Scientific Management (CMC, Wednesday, Week 6)

coming-of-managerial-capitalismyear-two

What was "scientific management?"
A complete mental revolution...
Timing/work study + incentives to perform => spread across organization
"first class" vs. "second class" employees => lazy
Increasing the size of the pie, independent of how it gets divided (maybe...)

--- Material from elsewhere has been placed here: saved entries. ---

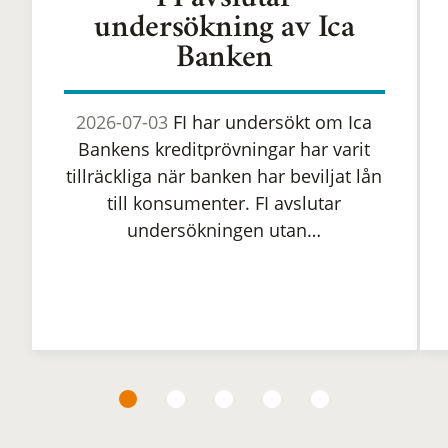
FI avslutar
undersökning av Ica
Banken
2026-07-03
FI har undersökt om Ica
Bankens kreditprövningar har varit
tillräckliga när banken har beviljat lån
till konsumenter. FI avslutar
undersökningen utan…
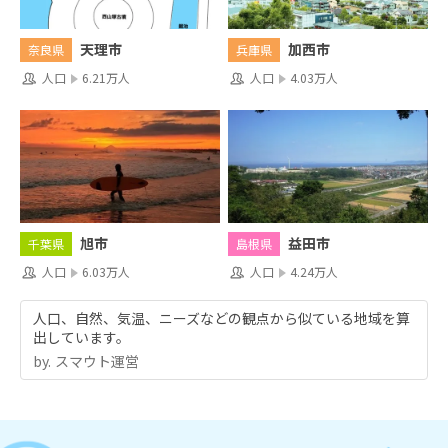
天理市
加西市
奈良県
兵庫県
人口
6.21万人
人口
4.03万人
旭市
益田市
千葉県
島根県
人口
6.03万人
人口
4.24万人
人口、自然、気温、ニーズなどの観点から似ている地域を算
出しています。
by.︎ スマウト運営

Taylor's goal: get rid of the foreman

But lots of problems:
-- Foreman = advocate for workers, guardian of culture. Source of innovation (middle management produced M-Form in DuPont). Integrate new employees.
-- Who do workmen aspire to be? What does career progression look like?
-- Foreman = gatekeeper of information, source of quality control (when quality is not incredibly obvious)
-- Who supervises? Who settles disputes?
-- What replaces the foreman? Usually, unions.

Fairness problems.
Scientific management purports to increase the size of the pie without concern for how it gets divided. Early descriptions: labor keeps half of surplus.
But Schmidt example from Taylor's congressional testimony: output increases by 3.6x, wage to labor increases by 1.6x => gains tend to go to capital
More broadly, we tend to specialize the "Planning Department" in things like management consulting practices --- outsiders and senior management capture tons of rent from any improvement in productivity...

So how does this end?

Game theory: Can we get to top-left quartile?
-- Empirically, tendency for management to extract as much surplus as possible (push towards top-right quartile). Management is usually concentrated; labor tends to be fragmented...
-- Backlash from labor: organize/unionize and push towards bottom-left quartile.